A developer debugging a WeChat Mini Program list page found that `height: 100vh` on the list container caused the background color to only fill the first screen. Scrolling down revealed a white background on the remaining items.
The root cause is that `100vh` is a fixed value equal to the viewport height. It does not account for content that exceeds one screen. The container is locked to that height, so any overflow content falls outside the container's background area.
The correct solution is `min-height: 100vh`. This sets a minimum height of one screen but allows the container to expand as content grows, ensuring the background fills the entire scrollable area. A secondary fix is to also set the background on the root `page` element as a fallback for edge cases like empty states or iOS rubber-band scrolling.

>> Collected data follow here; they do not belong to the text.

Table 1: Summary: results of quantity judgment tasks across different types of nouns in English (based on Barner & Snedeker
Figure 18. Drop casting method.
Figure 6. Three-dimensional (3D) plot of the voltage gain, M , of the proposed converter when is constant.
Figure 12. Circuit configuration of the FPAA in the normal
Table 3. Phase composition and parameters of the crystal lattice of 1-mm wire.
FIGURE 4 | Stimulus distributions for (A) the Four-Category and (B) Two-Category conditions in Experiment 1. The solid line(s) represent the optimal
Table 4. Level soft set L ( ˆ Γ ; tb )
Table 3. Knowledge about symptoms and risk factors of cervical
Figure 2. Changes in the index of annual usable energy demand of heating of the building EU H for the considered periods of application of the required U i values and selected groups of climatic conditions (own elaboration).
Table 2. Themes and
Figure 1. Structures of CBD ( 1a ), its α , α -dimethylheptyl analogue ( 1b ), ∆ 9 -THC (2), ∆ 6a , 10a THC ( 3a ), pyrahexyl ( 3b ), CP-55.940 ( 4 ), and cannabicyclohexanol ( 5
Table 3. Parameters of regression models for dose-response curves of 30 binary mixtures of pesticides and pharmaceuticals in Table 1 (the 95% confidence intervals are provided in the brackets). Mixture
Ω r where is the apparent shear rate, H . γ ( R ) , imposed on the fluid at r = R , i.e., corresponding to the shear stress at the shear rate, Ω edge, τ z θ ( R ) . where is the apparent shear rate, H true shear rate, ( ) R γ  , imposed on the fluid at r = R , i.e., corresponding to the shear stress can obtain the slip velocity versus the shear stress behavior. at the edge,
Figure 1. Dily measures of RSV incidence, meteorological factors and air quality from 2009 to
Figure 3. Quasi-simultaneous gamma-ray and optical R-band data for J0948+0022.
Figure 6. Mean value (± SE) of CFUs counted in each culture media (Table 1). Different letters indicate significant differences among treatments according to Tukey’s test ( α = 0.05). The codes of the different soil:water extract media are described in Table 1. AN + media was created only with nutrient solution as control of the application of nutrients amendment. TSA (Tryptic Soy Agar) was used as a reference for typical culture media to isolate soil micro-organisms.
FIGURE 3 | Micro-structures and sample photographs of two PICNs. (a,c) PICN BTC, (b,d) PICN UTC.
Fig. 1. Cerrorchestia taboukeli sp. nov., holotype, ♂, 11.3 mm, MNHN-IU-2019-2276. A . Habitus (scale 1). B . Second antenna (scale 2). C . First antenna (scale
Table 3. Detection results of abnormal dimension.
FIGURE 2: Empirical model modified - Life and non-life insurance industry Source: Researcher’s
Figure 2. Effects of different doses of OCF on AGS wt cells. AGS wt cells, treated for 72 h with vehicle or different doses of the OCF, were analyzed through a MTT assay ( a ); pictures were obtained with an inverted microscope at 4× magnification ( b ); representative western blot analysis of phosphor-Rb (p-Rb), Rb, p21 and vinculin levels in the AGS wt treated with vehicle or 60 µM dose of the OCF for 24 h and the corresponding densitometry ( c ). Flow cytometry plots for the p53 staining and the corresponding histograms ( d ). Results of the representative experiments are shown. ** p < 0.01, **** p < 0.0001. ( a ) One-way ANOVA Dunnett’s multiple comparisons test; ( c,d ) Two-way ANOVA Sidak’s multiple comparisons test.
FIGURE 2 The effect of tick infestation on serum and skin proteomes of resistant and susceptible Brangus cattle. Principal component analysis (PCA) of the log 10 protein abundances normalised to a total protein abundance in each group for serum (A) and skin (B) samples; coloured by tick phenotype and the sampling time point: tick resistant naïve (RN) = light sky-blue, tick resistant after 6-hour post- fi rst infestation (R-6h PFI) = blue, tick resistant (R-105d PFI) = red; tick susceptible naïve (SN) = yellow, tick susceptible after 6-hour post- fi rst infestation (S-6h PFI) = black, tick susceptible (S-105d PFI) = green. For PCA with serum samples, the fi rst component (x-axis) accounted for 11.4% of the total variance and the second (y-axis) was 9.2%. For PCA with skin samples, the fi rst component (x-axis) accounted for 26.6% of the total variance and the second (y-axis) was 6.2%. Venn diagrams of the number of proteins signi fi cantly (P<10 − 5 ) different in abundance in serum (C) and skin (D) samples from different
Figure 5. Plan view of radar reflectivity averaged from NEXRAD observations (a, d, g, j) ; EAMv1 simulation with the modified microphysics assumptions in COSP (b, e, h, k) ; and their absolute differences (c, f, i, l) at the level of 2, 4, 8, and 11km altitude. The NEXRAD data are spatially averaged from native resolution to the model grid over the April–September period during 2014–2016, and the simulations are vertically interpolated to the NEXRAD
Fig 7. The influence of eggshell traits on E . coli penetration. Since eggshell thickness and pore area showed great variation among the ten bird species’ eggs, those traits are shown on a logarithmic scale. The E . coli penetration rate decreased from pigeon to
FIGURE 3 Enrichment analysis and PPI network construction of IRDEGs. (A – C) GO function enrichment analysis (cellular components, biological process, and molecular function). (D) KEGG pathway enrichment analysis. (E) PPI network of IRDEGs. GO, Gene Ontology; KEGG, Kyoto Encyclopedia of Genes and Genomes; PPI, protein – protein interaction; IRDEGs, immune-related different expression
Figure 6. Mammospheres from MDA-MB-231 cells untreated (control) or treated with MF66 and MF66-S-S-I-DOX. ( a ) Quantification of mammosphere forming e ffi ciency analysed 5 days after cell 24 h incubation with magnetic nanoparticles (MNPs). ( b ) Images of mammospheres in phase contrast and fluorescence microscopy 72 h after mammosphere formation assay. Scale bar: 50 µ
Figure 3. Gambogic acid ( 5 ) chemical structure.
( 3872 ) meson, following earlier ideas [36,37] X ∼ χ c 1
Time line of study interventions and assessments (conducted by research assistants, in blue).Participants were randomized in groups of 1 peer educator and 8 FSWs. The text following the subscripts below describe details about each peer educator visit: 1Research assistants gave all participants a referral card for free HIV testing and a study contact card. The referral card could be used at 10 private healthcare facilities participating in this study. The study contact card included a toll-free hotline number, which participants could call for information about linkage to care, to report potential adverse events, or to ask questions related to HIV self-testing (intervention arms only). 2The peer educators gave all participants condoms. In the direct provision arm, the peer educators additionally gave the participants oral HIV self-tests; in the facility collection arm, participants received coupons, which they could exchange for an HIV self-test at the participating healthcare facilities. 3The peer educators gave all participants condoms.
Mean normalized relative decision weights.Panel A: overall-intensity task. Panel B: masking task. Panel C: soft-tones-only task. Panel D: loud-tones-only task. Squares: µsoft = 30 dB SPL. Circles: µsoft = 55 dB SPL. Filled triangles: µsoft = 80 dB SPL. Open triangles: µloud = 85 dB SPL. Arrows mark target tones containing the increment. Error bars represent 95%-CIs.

The article also clarifies why `height: 100%` doesn't work: percentage heights depend on the parent's height, which is often `auto` (content-driven), causing the child to collapse. Even if the entire parent chain is set to `100%`, it ultimately resolves to the viewport height, recreating the same fixed-height problem.
The real lesson is that CSS height properties are not interchangeable; choosing between `height` and `min-height` is a structural decision that depends entirely on whether the container should be fixed or flexible.
Many developers instinctively reach for `height: 100%` as a 'full-screen' solution, but this approach is fragile because it depends on an explicit height chain, which is often missing in real-world layouts.
The distinction between 'full-page scroll' and 'local scroll' is the most important architectural decision for layout. Using the wrong height property for the wrong scroll model is a common source of bugs.
The article's debugging process — from identifying the symptom, to understanding the unit, to testing alternatives, to finding the root cause — is a model for systematic CSS problem-solving.
The fact that this issue is common enough to warrant a detailed postmortem suggests that CSS layout fundamentals are still a pain point for many developers, even in modern frameworks.